> _DATA RECORDS_

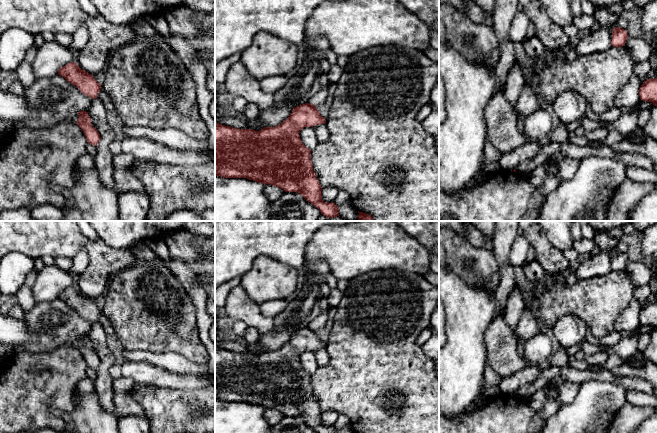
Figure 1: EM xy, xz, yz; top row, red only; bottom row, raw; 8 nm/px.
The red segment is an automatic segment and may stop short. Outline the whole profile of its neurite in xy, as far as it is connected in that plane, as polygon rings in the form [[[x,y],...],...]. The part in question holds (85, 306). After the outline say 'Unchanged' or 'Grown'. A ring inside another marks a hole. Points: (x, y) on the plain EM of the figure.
[[[76,286],[68,287],[61,291],[58,294],[58,299],[76,310],[84,319],[92,323],[101,323],[107,336],[117,337],[112,323],[102,314],[101,308],[94,303],[93,299],[82,294]]]. Grown

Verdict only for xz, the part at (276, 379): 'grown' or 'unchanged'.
unchanged

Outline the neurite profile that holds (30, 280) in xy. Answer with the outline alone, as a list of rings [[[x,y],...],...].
[[[33,269],[26,277],[24,285],[28,286],[28,287],[33,287],[33,285],[36,282],[38,274],[36,273],[36,271]]]

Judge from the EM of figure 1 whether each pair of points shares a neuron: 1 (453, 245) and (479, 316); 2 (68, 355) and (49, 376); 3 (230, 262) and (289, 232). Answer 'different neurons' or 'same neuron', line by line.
1: different neurons
2: same neuron
3: same neuron

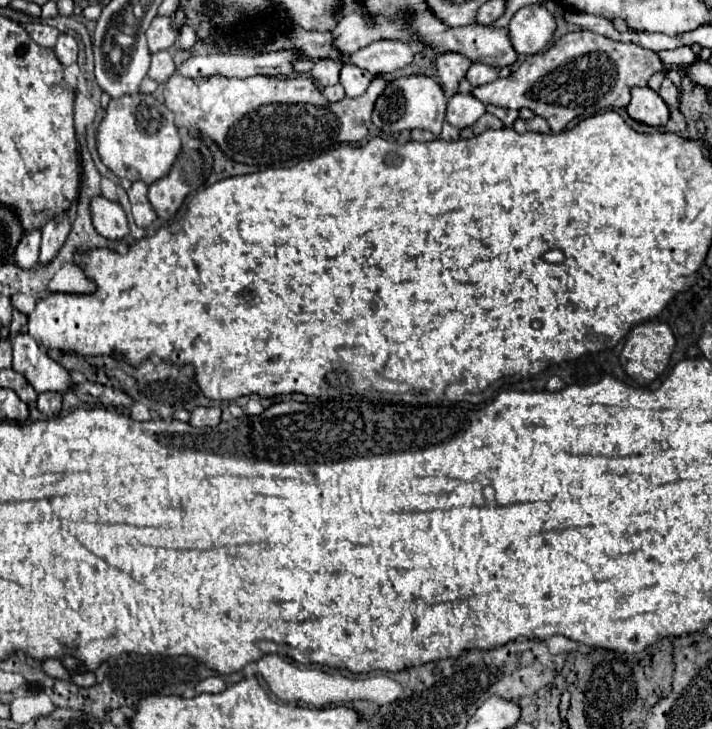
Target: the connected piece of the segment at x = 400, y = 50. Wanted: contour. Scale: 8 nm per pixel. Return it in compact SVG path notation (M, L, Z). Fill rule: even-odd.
M389 39L373 41L363 49L359 49L357 53L351 53L347 59L349 65L363 67L375 77L391 75L397 69L407 67L411 61L413 61L411 47L403 41L389 41Z

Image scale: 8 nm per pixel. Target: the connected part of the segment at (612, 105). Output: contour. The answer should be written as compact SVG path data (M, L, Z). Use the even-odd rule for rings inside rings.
M577 31L563 35L547 51L527 57L519 69L505 79L475 87L475 95L485 105L523 109L529 107L547 119L553 133L561 133L567 123L579 117L591 117L605 109L623 109L631 101L633 87L645 87L647 79L663 71L659 55L637 43L613 41L593 31Z

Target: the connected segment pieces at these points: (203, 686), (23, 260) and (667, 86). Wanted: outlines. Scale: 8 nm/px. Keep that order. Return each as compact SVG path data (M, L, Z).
M207 677L195 687L197 693L221 693L223 689L225 689L225 681L221 681L221 677Z
M27 231L15 249L15 265L21 265L21 269L31 269L33 265L37 265L39 245L41 245L41 233Z
M665 79L665 81L661 83L659 95L661 95L663 101L669 105L669 109L675 109L675 107L677 107L677 87L675 87L669 79Z

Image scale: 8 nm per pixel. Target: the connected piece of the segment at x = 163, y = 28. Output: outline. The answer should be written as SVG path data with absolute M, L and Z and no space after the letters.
M155 17L147 29L147 43L149 43L149 51L157 53L161 49L169 49L175 39L177 39L177 31L171 29L169 25L169 17Z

> _ABOUT THIS TASK_
The whole listing should be restated word for word, with no pictures.

> _EXPECTED ANSWER_
Figure 1: EM xy, xz, yz; top row, red only; bottom row, raw; 8 nm/px.
The red segment is an automatic segment and may stop short. Outline the whole profile of its neurite in xy, as far as it is connected in that plane, as polygon rings in the form [[[x,y],...],...]. The part in question holds (85, 306). After the outline say 'Unchanged' or 'Grown'. A ring inside another marks a hole. Points: (x, y) on the plain EM of the figure.
[[[76,286],[68,287],[61,291],[58,294],[58,299],[76,310],[84,319],[92,323],[101,323],[107,336],[117,337],[112,323],[102,314],[101,308],[94,303],[93,299],[82,294]]]. Grown

Verdict only for xz, the part at (276, 379): 'grown' or 'unchanged'.
unchanged

Outline the neurite profile that holds (30, 280) in xy. Answer with the outline alone, as a list of rings [[[x,y],...],...].
[[[33,269],[26,277],[24,285],[28,286],[28,287],[33,287],[33,285],[36,282],[38,274],[36,273],[36,271]]]

Judge from the EM of figure 1 whether each pair of points shares a neuron: 1 (453, 245) and (479, 316); 2 (68, 355) and (49, 376); 3 (230, 262) and (289, 232). Answer 'different neurons' or 'same neuron', line by line.
1: different neurons
2: same neuron
3: same neuron

Target: the connected piece of the segment at x = 400, y = 50. Wanted: contour. Scale: 8 nm per pixel. Return it in compact SVG path notation (M, L, Z). Fill rule: even-odd.
M389 39L373 41L363 49L359 49L357 53L351 53L347 59L349 65L363 67L375 77L391 75L397 69L407 67L411 61L413 61L411 47L403 41L389 41Z

Image scale: 8 nm per pixel. Target: the connected part of the segment at (612, 105). Output: contour. The answer should be written as compact SVG path data (M, L, Z). Use the even-odd rule for rings inside rings.
M577 31L563 35L547 51L527 57L519 69L505 79L475 87L475 95L485 105L523 109L529 107L547 119L553 133L561 133L567 123L579 117L591 117L605 109L623 109L631 101L633 87L645 87L647 79L663 71L659 55L637 43L613 41L593 31Z

Target: the connected segment pieces at these points: (203, 686), (23, 260) and (667, 86). Wanted: outlines. Scale: 8 nm/px. Keep that order. Return each as compact SVG path data (M, L, Z).
M207 677L195 687L197 693L221 693L223 689L225 689L225 681L221 681L221 677Z
M27 231L15 249L15 265L21 265L21 269L31 269L33 265L37 265L39 245L41 245L41 233Z
M665 79L665 81L661 83L659 95L661 95L663 101L669 105L669 109L675 109L675 107L677 107L677 87L675 87L669 79Z

Image scale: 8 nm per pixel. Target: the connected piece of the segment at x = 163, y = 28. Output: outline. The answer should be written as SVG path data with absolute M, L and Z and no space after the letters.
M155 17L147 29L147 43L149 43L149 51L157 53L161 49L169 49L175 39L177 39L177 31L171 29L169 25L169 17Z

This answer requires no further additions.